Domain → "MX Record"
Domain → "DNS A Record"
While beyond basic OSINT, Maltego allows custom transform development:
Custom Transform Input: Email Address
Query Custom API/Database
Return: Associated Organizations
This requires scripting knowledge but extends Maltego’s capabilities to proprietary data sources.
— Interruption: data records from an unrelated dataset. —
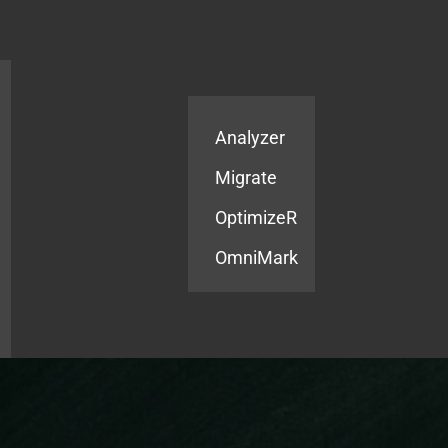
Products
Services
Analyzer
Migrate
OptimizeR
OmniMark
Graph Analysis and Interpretation
Reading Your Visualization
Maltego displays connections as a graph where:
- Nodes represent entities
- Edges represent relationships
- Colors indicate entity type
- Size (in some views) indicates relevance
Finding Patterns
Look for:
- Hub entities — Highly connected points suggesting central figures
- Isolated clusters — Separate groups with few connections to others
- Unexpected links — Surprising relationships indicating shared infrastructure or operations
Practical Investigation Examples
Example 1: Company Domain Reconnaissance
Target: acmecorp.com
↓ Domain Transforms
- IP: 203.0.113.50
- Nameservers: ns1.hostingprovider.com
- Registrant: John Doe
↓ Further Investigation
- John Doe's Email: john@acmecorp.com
- Associated Domains: acmecorp-backup.com, acmecorp-staging.com
- IP Whois: DigitalOcean, reveals other customer domains
Example 2: Person Investigation
Target: alice@company.com
↓ Email Transforms
- linkedin.com/in/alice-smith
- twitter.com/alicesmith
- github.com/alicesmith
↓ Further Research
- Company: TechStartup Inc
- Other emails: alice.smith@techstartup.com
- Associated websites: techstartup.com
Best Practices for OSINT Investigations
Document Everything
Use the “Report” feature to export your findings:
- Take screenshots of final graphs
- Document timestamps
- Note all sources
- Include methodology
Cross-reference Maltego findings with:
- Original source websites
- Multiple transforms (don’t rely on single result)
- External OSINT tools
- Official company information
Stay Legal and Ethical
- Only investigate targets you have authorization for
- Don’t attempt to verify findings with direct access
- Respect privacy laws (GDPR, CCPA)
- Document authorization and scope
Troubleshooting Common Issues
- Verify internet connectivity
- Check API credentials for third-party transforms
- Ensure you’re using supported entity types
- Restart Maltego if transforms continue failing
Limited Results
- Run multiple transform types on same entity
- Expand investigation with secondary entities
- Use transform sets designed for your target type
- Check if public sources have sufficient data
Conclusion
Maltego transforms OSINT from tedious manual research into structured, visual investigation. By mastering entity types, transforms, and graph analysis, you can quickly map intelligence landscapes, identify relationships, and support comprehensive security investigations. Start with simple domain reconnaissance, progress to multi-entity investigations, and build expertise in revealing hidden connections within public data.